Stanford Earl Taylor

Stan’s pioneering work was based on the understanding that reading was most effectively approached as a multisensory experience.

Born in 1927 in Austin, Texas, and the son of educators, Stan developed an early passion for learning and a penchant for invention. As a young man, he worked side by side with his father, Earl Aulick Taylor, in reading research, development, and the design and implementation of visual training devices used in reading labs throughout the country. 

Stan dedicated over half a century to the study of silent reading fluency and the application of silent reading research to reading pedagogy and reading intervention technology. He developed an array of reading assessment and instructional tools, including the Visagraph, a diagnostic screener that evaluated a person’s eye-movement behavior while reading, and the original Reading Plus system. 
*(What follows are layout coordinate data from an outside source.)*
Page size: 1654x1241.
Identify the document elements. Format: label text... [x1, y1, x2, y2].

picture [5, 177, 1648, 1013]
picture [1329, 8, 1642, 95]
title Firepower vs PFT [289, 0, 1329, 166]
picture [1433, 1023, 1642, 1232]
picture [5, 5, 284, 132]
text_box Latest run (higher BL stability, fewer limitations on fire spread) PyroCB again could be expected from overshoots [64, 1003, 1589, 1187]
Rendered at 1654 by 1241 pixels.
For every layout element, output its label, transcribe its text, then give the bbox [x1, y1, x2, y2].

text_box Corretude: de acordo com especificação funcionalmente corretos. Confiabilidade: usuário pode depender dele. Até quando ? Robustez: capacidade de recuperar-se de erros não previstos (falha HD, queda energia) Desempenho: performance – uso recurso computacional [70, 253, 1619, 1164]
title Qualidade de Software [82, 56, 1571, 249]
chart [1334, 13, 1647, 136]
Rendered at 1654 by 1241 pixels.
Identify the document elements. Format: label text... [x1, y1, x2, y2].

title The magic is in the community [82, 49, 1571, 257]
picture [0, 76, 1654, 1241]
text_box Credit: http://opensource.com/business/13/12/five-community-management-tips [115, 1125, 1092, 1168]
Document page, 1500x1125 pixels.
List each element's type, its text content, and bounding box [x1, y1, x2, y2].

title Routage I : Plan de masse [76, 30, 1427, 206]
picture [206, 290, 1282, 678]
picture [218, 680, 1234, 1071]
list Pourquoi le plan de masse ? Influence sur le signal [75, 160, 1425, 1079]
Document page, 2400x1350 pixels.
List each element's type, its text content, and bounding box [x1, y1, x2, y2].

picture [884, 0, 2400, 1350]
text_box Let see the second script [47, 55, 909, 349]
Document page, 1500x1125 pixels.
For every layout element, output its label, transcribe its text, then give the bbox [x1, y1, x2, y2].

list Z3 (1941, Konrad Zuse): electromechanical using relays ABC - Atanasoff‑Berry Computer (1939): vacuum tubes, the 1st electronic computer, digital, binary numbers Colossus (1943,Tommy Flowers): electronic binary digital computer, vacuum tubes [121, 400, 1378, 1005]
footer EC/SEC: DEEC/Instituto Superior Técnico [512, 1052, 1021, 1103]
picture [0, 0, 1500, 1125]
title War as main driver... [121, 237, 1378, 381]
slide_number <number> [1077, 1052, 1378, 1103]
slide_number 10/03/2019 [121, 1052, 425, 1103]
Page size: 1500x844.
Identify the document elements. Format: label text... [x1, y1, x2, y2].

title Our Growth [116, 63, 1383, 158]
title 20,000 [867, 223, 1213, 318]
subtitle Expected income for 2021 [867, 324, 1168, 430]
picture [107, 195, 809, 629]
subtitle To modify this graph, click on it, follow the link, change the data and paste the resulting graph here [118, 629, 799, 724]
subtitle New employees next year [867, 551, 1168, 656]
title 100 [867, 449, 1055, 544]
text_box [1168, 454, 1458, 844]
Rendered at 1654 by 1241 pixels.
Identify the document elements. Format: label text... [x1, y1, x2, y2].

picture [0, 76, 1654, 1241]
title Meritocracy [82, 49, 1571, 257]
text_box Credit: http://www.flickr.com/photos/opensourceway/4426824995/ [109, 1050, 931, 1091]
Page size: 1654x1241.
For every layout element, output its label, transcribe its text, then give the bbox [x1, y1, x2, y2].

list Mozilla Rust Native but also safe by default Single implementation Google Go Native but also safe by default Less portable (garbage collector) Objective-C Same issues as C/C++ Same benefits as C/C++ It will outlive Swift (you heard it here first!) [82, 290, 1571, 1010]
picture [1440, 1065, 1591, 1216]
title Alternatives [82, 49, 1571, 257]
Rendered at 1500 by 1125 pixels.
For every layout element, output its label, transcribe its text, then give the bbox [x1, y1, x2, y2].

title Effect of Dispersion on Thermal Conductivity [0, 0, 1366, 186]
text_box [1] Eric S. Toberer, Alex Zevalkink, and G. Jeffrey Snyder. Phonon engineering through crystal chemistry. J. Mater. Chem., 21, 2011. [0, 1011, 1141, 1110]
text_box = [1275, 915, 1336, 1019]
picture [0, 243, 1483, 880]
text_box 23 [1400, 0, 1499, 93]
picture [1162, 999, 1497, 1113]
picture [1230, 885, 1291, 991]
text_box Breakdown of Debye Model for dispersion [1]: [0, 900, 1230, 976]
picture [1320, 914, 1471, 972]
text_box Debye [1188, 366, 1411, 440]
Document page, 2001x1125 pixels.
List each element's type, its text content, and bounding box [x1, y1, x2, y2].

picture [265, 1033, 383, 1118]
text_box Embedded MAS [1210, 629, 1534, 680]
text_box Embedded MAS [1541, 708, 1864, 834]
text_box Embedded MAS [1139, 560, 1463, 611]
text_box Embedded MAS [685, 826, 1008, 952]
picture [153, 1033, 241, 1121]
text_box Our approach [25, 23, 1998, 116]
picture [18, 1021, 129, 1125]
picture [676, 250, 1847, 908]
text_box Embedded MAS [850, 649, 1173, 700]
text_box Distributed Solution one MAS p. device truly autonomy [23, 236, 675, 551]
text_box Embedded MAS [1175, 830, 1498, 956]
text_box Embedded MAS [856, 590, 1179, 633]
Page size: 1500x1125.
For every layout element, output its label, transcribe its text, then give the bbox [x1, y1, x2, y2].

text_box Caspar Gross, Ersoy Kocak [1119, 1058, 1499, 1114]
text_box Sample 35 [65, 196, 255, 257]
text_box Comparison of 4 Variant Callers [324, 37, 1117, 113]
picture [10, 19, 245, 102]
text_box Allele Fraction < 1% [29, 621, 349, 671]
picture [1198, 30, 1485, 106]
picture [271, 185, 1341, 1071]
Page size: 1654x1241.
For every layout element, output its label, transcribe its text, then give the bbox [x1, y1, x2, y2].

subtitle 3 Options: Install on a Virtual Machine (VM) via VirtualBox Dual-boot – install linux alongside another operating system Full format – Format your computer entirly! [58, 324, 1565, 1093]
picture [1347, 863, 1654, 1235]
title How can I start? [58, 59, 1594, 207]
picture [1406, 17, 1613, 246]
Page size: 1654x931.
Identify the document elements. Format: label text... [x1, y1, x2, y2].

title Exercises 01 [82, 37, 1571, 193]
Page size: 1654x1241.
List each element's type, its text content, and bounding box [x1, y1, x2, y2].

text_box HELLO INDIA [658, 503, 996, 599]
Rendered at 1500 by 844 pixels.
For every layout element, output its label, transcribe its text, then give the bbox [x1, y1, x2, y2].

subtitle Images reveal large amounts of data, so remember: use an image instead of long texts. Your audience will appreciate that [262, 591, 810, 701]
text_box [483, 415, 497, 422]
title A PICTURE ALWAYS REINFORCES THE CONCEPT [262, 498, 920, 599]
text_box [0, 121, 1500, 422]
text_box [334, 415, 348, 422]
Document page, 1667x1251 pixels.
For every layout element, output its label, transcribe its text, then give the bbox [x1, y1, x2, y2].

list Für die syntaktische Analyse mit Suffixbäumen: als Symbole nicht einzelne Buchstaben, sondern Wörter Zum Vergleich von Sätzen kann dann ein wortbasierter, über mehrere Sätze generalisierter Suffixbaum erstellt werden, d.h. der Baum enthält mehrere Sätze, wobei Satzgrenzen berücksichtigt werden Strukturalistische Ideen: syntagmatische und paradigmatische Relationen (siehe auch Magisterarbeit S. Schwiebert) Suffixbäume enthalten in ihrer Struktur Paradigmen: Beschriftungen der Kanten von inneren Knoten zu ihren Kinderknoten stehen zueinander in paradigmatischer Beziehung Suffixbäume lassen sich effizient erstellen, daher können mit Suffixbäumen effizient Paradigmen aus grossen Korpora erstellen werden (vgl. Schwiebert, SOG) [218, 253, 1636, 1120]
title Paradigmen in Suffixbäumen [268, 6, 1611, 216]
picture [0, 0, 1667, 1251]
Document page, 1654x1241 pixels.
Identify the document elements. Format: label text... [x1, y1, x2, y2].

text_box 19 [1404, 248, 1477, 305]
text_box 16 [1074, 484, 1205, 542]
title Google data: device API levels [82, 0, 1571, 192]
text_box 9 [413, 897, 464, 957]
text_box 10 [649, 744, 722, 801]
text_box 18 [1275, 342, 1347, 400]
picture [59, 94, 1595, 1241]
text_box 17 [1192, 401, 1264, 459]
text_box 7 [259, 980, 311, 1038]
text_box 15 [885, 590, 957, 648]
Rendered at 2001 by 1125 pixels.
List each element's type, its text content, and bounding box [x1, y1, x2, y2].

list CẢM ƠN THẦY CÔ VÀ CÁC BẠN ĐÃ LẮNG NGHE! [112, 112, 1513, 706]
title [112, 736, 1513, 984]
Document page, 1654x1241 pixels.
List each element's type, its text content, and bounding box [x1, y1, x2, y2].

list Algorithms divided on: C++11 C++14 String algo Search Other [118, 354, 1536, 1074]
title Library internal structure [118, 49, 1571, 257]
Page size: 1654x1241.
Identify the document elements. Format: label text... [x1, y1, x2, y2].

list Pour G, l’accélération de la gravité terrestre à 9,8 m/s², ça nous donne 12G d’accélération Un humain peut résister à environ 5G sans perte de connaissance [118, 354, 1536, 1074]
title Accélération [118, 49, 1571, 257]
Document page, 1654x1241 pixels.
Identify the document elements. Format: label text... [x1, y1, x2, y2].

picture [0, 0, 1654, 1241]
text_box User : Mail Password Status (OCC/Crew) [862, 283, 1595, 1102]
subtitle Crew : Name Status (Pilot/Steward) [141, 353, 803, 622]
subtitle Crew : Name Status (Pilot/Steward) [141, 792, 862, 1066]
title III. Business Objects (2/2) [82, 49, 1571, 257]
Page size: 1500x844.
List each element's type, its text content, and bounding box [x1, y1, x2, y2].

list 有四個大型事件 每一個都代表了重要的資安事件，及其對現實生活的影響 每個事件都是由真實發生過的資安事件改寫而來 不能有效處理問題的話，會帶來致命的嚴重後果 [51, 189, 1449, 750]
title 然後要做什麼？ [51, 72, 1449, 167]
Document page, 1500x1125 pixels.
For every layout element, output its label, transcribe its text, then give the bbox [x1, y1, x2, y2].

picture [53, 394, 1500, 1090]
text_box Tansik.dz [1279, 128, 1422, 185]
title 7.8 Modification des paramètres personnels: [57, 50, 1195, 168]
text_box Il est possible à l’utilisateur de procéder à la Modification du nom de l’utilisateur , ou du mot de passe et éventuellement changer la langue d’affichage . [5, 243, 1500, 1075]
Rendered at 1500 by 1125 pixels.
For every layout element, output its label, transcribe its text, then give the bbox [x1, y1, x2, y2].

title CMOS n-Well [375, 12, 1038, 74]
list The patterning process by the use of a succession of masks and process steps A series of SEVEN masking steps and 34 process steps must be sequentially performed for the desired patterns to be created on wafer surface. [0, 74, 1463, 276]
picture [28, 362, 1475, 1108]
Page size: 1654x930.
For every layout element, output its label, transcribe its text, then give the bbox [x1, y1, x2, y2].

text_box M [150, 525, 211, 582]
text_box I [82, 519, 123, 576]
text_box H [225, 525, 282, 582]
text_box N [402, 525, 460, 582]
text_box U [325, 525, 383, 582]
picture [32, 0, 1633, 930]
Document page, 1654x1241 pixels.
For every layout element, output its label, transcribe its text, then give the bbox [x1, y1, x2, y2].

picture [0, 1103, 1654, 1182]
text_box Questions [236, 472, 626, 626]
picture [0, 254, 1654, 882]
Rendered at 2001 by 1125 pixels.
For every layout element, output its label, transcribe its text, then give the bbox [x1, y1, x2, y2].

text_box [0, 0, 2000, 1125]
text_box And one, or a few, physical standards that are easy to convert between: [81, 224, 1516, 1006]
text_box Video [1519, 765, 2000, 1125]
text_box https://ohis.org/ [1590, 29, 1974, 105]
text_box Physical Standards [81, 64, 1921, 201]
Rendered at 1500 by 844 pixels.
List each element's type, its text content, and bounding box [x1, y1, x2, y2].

Throughout his career, Stan forged collaborations between vision and literacy experts, revealing the essential and overlooked role the eyes play in the reading process. His direct involvement with schools, teachers, and students resulted in groundbreaking reading research and more than 300 publications. His contributions to the body of knowledge were extensive, including orchestrating the largest silent reading norm study ever conducted in the United States.

The Stanford Taylor Foundation is honored to continue Stan’s legacy through continued dedication to research, data-informed instruction, and innovation.